Kinder­garten in Pärnu

  • #Estonia
  • #Pärnu
  • #public
  • #sustainable
  • #green
  • #education
  • #wood
Raja lasteaed Pärnus


Raja 7, Pärnu, Estonia


4600 m2


Completed 2020


Pärnu City Government


LUMIA and Projekt O2

Margit Aule, Katrin Vilba and Triinu Nurmik

Interior architecture

studio ARGUS

Landscape architecture

KINO maastikuarhitektid


Tõnu Tunnel

One of the most modern kindergartens in Estonia can be found in the city of Pärnu, on Raja street. The common areas are accommodated in the centre of the building, encircled by an arc of group rooms – so as to minimise the corridors and footprint area of the building. The main entrance to the building faces north while group rooms with play areas are in the southern part. The layout of the rooms has been designed in view of the logistical considerations and feedback from the personnel to ensure smooth daily movement when children are brought to the group rooms or taken to the play areas outside. Each group has its own access to the heart of the building and an exit to the outdoor play area. All rooms are on the same level, which facilitates movement for the children and for trolleys or wheelchairs. Movements between the heart of the building, common areas and group areas pass through glass galleries. Between each gallery, there is a small courtyard that can be used by the group to care for plants or as a play area.

The load-bearing structures are made of monolithic reinforced concrete. The complex is a near-zero-energy building with electrically-opening façade curtains and a 2300 m² green roof for passive cooling. The complex also generates its own power: there are solar panels on the roof, and residual heat is utilised in the building.

The pitched roofs of the group areas emphasise that each group has a home of its own within the big kindergarten, and all group areas together combine like a village in the middle of the play landscape. The exterior architectural elements of the buildings – circle and arc – extend to the landscape architecture in the form of round hillocks and to the interior architecture, making up a whole and reflecting comprehensive cooperation between architects, interior architects and landscape architects. A number of playful solutions have been designed by the interior architects. The partitions separating the sleep areas from play areas are divided as if into small playhouses that can also be used as mini-kitchens, slides or small play huts but also as the teacher’s own room. Natural materials have been used both for the exterior and the interior, which features light and soft tones, natural linoleum on the floors, and birch veneer and plywood in the furniture and other elements.

The kindergarten section is connected with an indoor swimming pool, which is used by the kindergarteners and also by townspeople as an option for exercise. This section contains an eight-lane main pool, a small pool, a kindergarteners’ pool, Jacuzzis, cold-water baths and saunas. The undulant roof of the swimming pool adds dynamics to the volume of the section and makes it visually smaller. The roof is supported by strong glulam beams with a span of 28 metres.

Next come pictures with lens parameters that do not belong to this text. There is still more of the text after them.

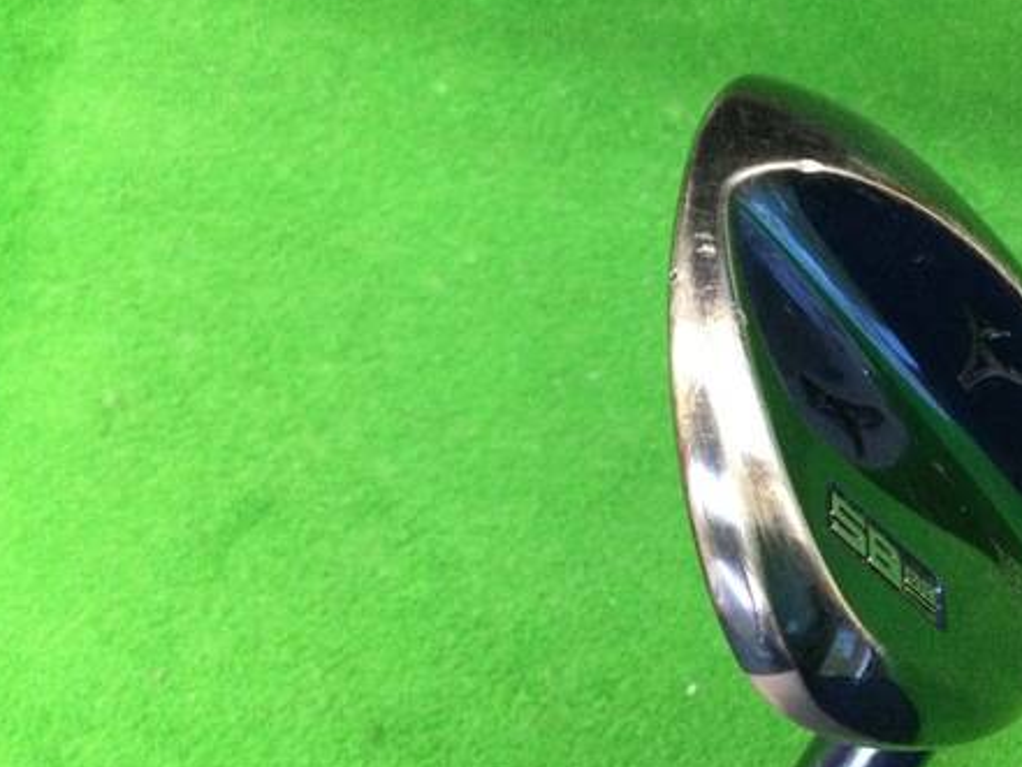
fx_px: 1329
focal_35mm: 45
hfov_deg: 41.3
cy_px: 297
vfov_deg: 32.1
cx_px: 714
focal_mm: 3.3
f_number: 2.4
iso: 250
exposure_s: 1/30
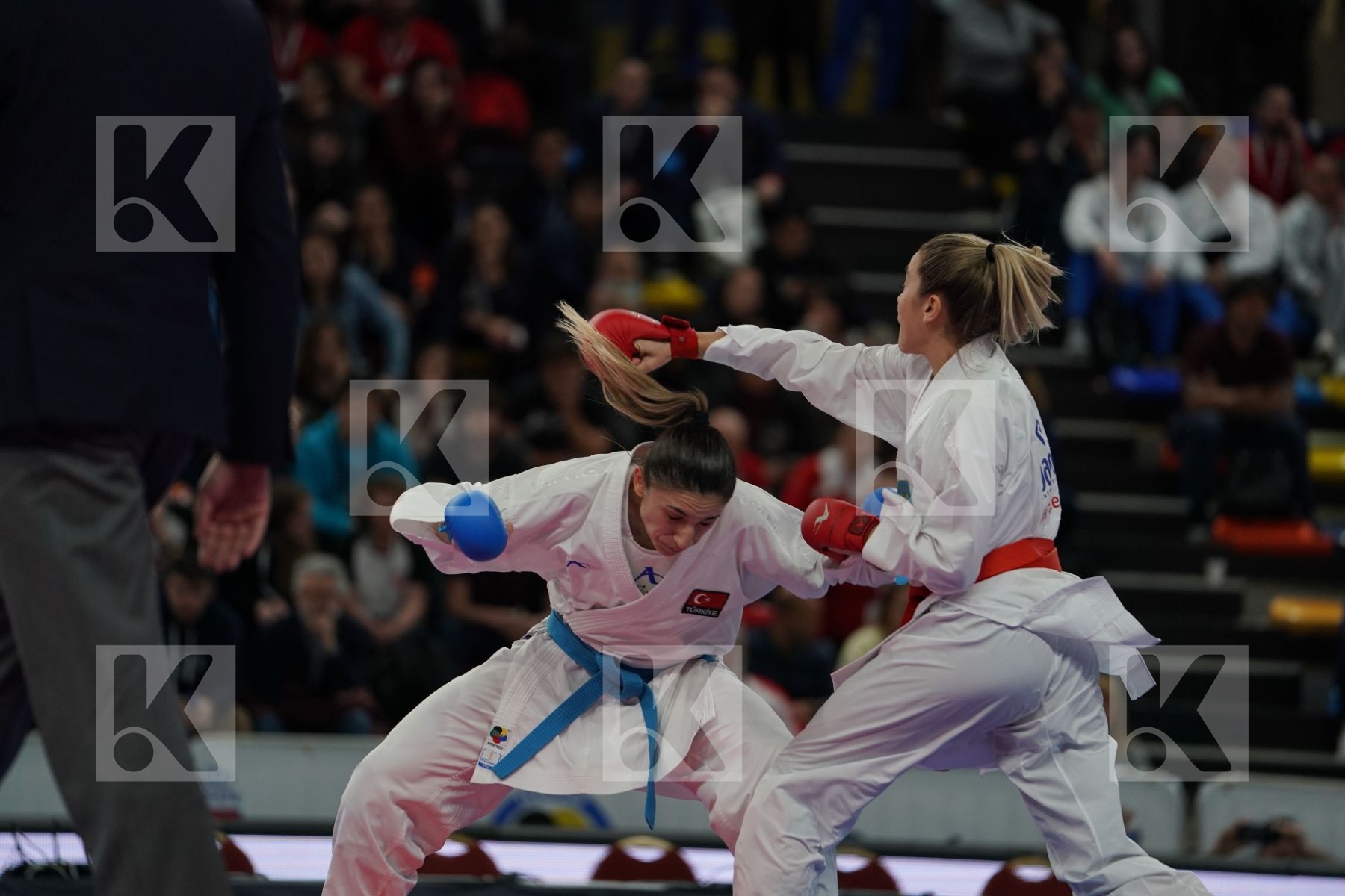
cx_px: 672
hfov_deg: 10.3
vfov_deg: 6.9
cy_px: 448
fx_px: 7472
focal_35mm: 200
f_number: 2.8
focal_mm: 200
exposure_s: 1/1000
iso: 1250
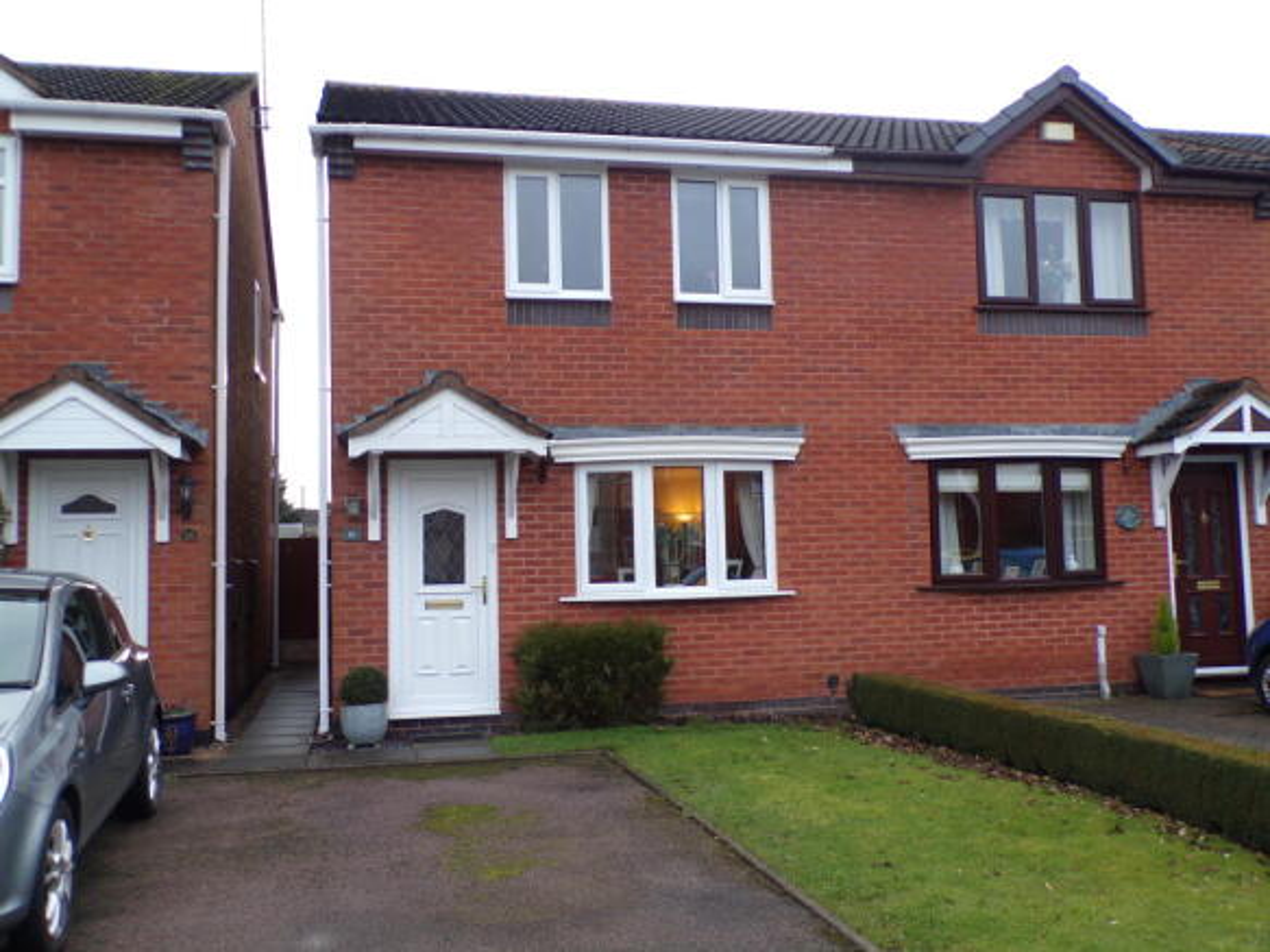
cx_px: 635
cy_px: 476
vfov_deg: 44.1
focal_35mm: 32
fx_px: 1174
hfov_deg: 56.8
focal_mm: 5.8
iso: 80
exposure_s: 1/60
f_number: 3.2
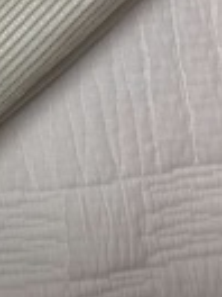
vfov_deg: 13.2
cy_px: -202
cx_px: -363
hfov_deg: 9.3
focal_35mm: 137
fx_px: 1171
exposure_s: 1/50
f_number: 1.8
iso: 50
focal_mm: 3.99
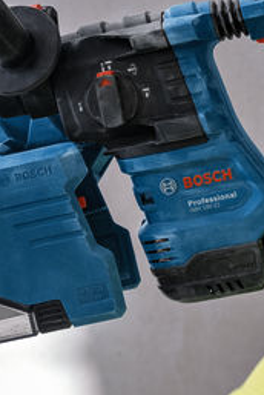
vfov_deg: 23.2
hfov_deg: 15.5
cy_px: 119
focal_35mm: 87
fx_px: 954
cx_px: 244
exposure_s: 1/400
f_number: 4
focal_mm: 28
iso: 640
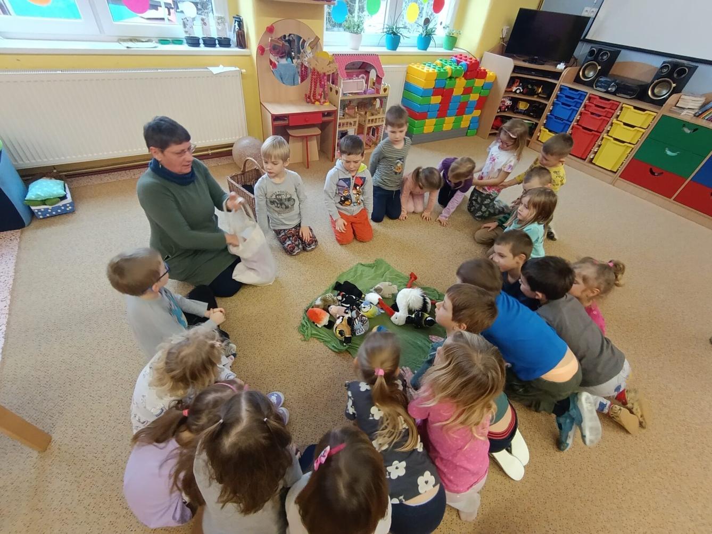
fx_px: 329
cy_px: 267
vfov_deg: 78.1
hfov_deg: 94.5
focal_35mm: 16
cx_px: 356
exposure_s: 1/50
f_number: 2.2
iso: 400
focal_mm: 1.65
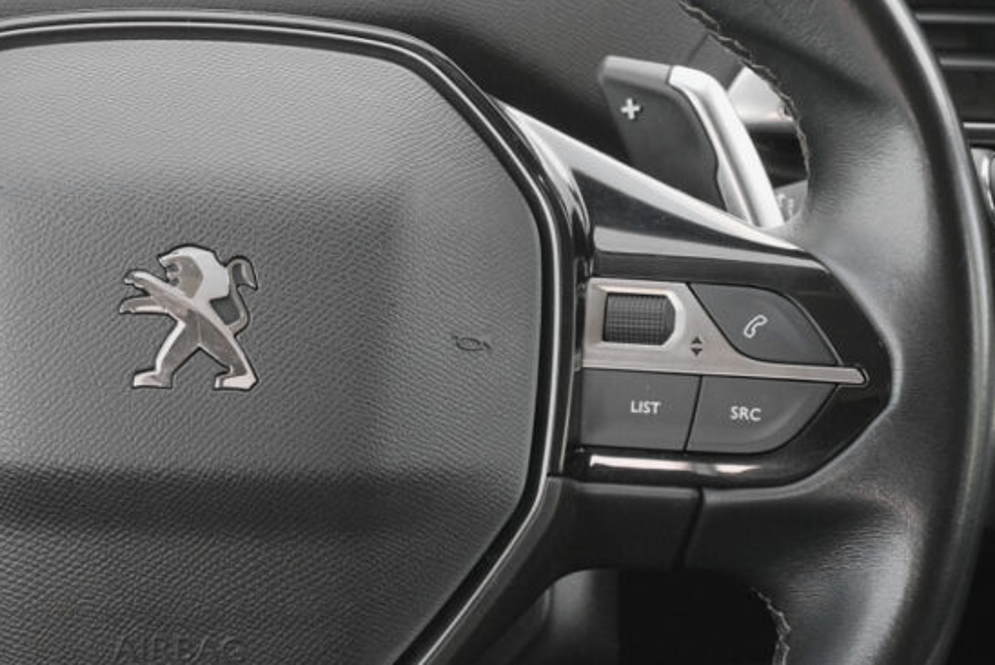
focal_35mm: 127
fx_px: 3512
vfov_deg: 10.8
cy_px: 350
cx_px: 194
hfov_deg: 16.0
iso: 2000
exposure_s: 1/125
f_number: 8
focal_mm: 45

The landscape architects have surrounded the building with a varied landscape that offers diverse and meaningful activities for children. The play areas have been arranged radially around the building and diversified with artificial landforms. There are various playgrounds, sledging slopes, trampolines, swings, carousels, traffic and sports areas. Children can work in the sandbox with a backhoe digger, adjust the clock or move on the balance track. The exciting artificial hillocks provide numerous opportunities: children can use them for sliding in all seasons, jumping, climbing and hiding.